Converting EU motorists from diesel/ petrol to electrically powered cars will be very costly.

It will also make the EU politically dependent on a new set of suppliers. Russia, and Saudi Arabia will be replaced by the Democratic Republic of the Congo, China, Australia, and South Africa for minerals needed to manufacture and operate electric cars. 

And, just as oil will eventually run out, these new minerals will also be in finite supply, although new reserves of them will be discovered to postpone that day.

Electric cars require Lithium. By 2050, the EU will have to import 35 times as much Lithium as it is importing today. At the moment Australia produces half of all global supplies of Lithium.

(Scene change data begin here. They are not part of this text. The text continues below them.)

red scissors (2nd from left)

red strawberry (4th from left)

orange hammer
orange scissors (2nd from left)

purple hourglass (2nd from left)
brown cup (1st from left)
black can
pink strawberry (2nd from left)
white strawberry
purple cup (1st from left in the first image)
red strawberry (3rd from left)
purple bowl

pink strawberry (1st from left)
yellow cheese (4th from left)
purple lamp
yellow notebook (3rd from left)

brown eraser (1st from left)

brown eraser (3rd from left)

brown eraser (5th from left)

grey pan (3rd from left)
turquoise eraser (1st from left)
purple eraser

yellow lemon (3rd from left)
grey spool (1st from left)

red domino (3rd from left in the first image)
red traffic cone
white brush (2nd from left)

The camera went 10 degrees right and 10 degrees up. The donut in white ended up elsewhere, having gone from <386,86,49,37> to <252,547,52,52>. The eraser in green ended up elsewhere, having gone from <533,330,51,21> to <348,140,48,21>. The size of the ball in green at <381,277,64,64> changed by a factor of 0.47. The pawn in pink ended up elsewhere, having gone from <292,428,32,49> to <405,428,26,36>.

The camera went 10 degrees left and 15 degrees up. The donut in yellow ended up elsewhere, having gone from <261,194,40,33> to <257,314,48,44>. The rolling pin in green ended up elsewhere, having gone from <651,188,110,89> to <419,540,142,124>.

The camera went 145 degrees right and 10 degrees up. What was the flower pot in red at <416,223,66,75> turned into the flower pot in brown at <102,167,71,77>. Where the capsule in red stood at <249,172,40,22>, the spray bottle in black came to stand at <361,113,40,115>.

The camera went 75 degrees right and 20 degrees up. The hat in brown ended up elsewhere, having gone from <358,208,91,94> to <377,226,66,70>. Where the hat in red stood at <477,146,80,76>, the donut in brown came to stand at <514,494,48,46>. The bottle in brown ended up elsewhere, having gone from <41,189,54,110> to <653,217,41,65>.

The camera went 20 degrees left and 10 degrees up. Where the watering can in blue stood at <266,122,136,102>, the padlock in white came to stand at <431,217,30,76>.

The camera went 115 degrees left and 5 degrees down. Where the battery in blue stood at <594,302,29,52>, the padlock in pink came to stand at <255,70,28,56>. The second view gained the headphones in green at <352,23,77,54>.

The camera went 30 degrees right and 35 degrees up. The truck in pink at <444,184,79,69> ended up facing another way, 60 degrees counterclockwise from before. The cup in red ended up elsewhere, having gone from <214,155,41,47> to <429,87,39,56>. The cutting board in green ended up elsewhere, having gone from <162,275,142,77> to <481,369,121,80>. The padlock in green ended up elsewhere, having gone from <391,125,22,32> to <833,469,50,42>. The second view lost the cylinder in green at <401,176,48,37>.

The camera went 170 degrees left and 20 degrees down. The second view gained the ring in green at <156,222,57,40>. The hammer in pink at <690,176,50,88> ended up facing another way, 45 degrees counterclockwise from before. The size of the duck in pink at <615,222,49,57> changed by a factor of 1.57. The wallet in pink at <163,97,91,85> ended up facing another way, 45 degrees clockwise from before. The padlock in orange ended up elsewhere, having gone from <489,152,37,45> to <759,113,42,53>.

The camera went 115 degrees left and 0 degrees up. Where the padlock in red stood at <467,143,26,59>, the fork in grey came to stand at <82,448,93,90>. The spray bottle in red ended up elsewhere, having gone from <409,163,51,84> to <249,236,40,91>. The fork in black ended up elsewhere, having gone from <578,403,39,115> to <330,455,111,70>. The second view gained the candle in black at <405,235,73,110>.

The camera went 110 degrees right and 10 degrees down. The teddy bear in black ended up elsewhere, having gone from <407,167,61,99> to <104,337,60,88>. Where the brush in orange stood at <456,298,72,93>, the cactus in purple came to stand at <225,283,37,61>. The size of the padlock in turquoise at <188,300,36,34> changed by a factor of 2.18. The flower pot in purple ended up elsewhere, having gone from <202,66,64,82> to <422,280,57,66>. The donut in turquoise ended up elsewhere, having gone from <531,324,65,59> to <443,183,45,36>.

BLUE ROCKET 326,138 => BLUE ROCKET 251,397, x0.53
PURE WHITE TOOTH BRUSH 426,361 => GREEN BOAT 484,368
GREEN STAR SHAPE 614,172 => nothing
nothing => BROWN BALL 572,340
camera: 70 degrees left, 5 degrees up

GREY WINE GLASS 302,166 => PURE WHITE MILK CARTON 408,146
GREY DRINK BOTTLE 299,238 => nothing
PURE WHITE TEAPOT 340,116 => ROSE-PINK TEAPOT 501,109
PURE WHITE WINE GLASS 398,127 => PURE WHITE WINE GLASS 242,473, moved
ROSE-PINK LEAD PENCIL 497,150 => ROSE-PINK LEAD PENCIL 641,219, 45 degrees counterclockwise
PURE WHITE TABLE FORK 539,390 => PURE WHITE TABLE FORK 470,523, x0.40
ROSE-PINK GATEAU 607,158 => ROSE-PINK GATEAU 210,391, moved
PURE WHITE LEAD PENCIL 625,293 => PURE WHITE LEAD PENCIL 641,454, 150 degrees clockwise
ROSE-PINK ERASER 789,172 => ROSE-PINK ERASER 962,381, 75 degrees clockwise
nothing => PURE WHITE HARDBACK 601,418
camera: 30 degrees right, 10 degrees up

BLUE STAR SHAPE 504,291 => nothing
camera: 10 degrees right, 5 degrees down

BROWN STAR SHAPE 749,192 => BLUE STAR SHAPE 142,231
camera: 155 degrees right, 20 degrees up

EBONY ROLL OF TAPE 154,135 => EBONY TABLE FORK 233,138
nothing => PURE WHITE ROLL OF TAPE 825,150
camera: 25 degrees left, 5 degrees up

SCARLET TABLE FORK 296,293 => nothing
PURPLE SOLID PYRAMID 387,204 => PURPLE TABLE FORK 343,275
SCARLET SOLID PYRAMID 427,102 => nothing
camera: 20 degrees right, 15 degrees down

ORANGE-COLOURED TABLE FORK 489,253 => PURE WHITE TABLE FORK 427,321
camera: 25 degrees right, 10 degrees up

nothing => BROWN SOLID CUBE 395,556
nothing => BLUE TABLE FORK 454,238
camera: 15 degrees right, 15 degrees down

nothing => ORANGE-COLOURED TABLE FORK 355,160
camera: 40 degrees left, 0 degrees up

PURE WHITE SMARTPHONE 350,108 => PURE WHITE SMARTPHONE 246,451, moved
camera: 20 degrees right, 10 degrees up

Electric cars require what are known as rare earths. 60% of known rare earths are now found in China and it is estimated that by 2050, the EU will have to increase its imports of them by up to 26 times. Given the deterioration of relations between China and the West, this could be a problem.

Cobalt is needed for electric cars and 70% old global Cobalt is found in the Democratic Republic of the Congo, a country that has been invaded and wracked by civil wars for years.

Platinum is also needed and 70% of known reserves of Platinum is found in South Africa  at the moment. 

Supplying the global electric car industry will involve opening many new mines. Mining can damage local water supplies and damage the environment. It involves transfers of wealth which will be politically controversial.

Eventually, techniques for recycling minerals from used cars and batteries will become a local source of supply in the EU, and mines will prospected for and opened within the EU, although not without controversy and disruption.

The so called Green Transition to electric cars , and to renewables more generally, will involve a huge capital investment. This will mean a transfer of resources from other uses, including consumption . It will push up the cost of living still further. But it is unavoidable if we are to prevent a climate disaster. That said, it is important that the voting public are prepared for the changes involved and fully accept them.